Aftersun.
Человек рисует. Но зачем, зачем.
Нет. Надо зайти с другой стороны. Человек поет песню. Человек танцует. Играет музыку. Читает стихи. Играет другого человека. Рисует. Пишет текст. Чтобы. Чтобы высвободить место. Место, место. Чтобы высвободить место в своей жизни, где он свободен. Чтобы спеть, нужно высвободить место в своей жизни для пения. Несколько минут, пока есть пение. Пение прекратится, если не будет для него места. Рисование прекратится. Игра прекратится. Танец прекратится.
Мы возвращались с В. после школы, в первом-втором классе, делали уроки и иногда рисовали. В девяти случаях из десяти шли пинать мяч (это нельзя назвать игрой в футбол, это пинание мяча), а иногда все таки оставались, рисовали. Папа приносил с работы пачку бумаги для принтера, до сих пор считаю эти блоки svetocopy и снегурочки отдельной валютой. Еще были фломастеры centropen, великолепные. Иногда у рисунка мог быть предварительный карандашгый контур, но в основном линия шла сразу фломастером. При этом мы оба сильно давили на перо, было слышно, как фломастер скрипит, вдавливается в поверхность стола. Это напряжение ушло только спустя лет пятнадцать. Еще лицо было очень близко с листу бумаги, почти касалось его. Получались такие цветные уродцы, прикольные, мерзкие.
Танец, пение, игра, музыка, рисунок — это когда есть еще тот, кто смотрит. Тот, кто видит, подтверждает, свидетельствует. С кем можно поделиться. С кем можно разделить.
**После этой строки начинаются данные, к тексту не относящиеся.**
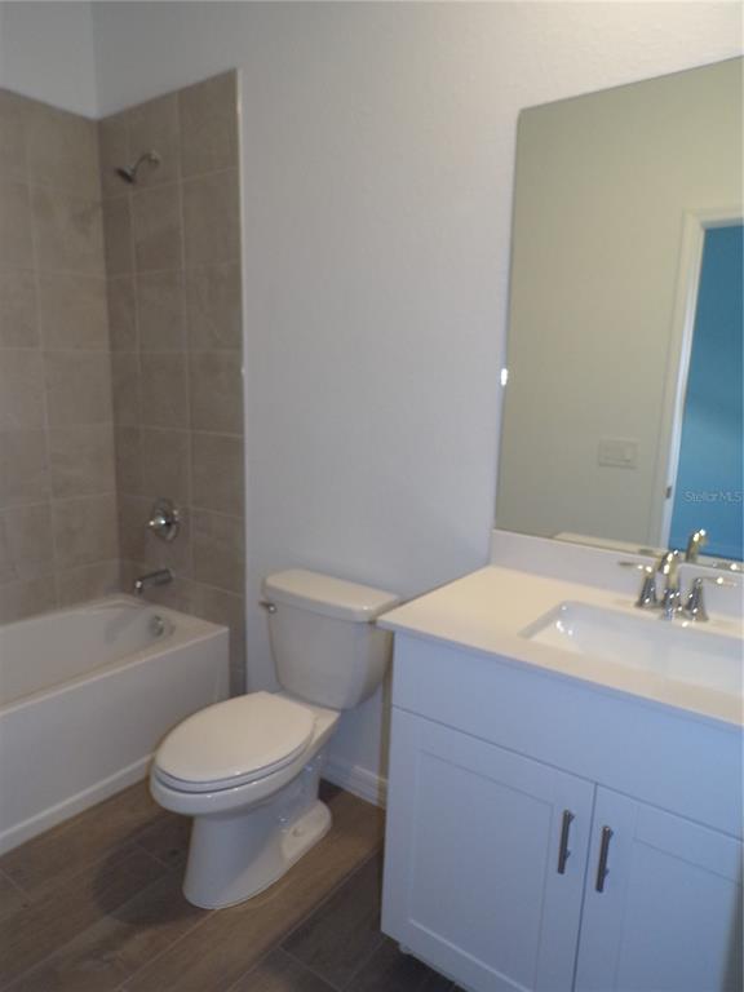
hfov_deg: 56.8
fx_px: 688
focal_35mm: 24
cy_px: 496
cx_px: 372
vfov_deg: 71.6
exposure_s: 1/34
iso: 200
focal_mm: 4.3
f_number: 3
Оказаться в общем времени. Общем времени. Времени. Afterlife.
Б.О. увидела, что я рисую, дала мне яблоко и сказала, что надо уметь рисовать правильно, вот, попробуй нарисовать яблоко. Попробовал. Потом не рисовал несколько лет. Через несколько лет папа показал, как рисовать портрет. Мы нарисовали портреты друг друга.
Изменение формы, изменение канона, изменение сборки. Но зачем? Есть тайный набор правил, по которому можно одно изображение назвать правильно сделанным, а другое нет. Либо учишь эти правила, либо тебя не принимают. Правда, иногда появляются те, кто придумывает свои правила. Тут уже почти по Глазычеву: придумать себе правила очень сложно, их надо скорее выработать, извлечь из себя. Производство общности.
Правила — странная вещь, и легко скатываются в репрессию. По большому счету, что угодно может стать тем, что будет подавлять человека. Это может быть вступительный экзамен, местоположение работы, жилищные условия, количество денег, температура воздуха. А может быть яблоко. Вопрос, в конечном итоге, не в том, каковы правила. Вопрос в том, зачем они есть. Aftermath.